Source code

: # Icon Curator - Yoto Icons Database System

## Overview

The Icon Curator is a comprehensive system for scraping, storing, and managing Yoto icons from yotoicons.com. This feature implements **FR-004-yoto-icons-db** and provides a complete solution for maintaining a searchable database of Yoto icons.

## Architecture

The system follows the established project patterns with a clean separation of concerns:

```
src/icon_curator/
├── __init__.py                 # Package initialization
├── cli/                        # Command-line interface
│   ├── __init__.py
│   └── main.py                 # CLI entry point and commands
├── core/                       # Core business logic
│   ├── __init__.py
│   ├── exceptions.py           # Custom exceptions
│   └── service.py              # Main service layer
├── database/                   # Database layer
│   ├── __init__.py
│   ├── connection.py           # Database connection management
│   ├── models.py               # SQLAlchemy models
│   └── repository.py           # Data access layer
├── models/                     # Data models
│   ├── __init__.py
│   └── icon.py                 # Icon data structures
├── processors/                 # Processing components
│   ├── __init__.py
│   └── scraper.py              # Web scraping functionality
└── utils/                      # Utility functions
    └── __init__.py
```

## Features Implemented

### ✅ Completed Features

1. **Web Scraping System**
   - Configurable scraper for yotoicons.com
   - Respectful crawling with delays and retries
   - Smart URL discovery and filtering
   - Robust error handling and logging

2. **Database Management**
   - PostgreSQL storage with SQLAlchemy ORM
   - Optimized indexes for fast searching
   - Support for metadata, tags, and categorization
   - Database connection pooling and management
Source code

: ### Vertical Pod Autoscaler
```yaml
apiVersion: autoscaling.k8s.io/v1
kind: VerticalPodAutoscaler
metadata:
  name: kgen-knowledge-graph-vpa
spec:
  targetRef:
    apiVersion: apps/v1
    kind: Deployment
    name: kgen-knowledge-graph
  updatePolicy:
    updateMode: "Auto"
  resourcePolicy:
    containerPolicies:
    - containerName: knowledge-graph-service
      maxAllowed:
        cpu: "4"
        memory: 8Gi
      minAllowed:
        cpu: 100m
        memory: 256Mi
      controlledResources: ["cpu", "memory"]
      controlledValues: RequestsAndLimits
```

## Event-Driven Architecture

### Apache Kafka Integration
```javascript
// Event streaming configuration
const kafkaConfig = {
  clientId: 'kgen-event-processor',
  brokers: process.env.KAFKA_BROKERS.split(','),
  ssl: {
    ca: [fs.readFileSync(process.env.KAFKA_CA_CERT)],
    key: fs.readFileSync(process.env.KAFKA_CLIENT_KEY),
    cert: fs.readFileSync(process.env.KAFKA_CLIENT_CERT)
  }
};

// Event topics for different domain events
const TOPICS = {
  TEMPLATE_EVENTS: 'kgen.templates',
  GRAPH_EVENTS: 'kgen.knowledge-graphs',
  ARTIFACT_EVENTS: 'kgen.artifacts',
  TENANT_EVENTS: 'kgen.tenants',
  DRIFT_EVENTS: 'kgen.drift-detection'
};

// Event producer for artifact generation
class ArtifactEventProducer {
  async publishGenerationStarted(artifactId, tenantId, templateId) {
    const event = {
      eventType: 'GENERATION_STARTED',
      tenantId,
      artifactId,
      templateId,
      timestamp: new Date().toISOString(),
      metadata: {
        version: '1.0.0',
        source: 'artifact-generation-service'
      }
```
+-------+
#### What you need to do:
Gather and copy every line of the data in which the string "with" is found.

#### Exercise solution:
The system follows the established project patterns with a clean separation of concerns:
   - Respectful crawling with delays and retries
   - PostgreSQL storage with SQLAlchemy ORM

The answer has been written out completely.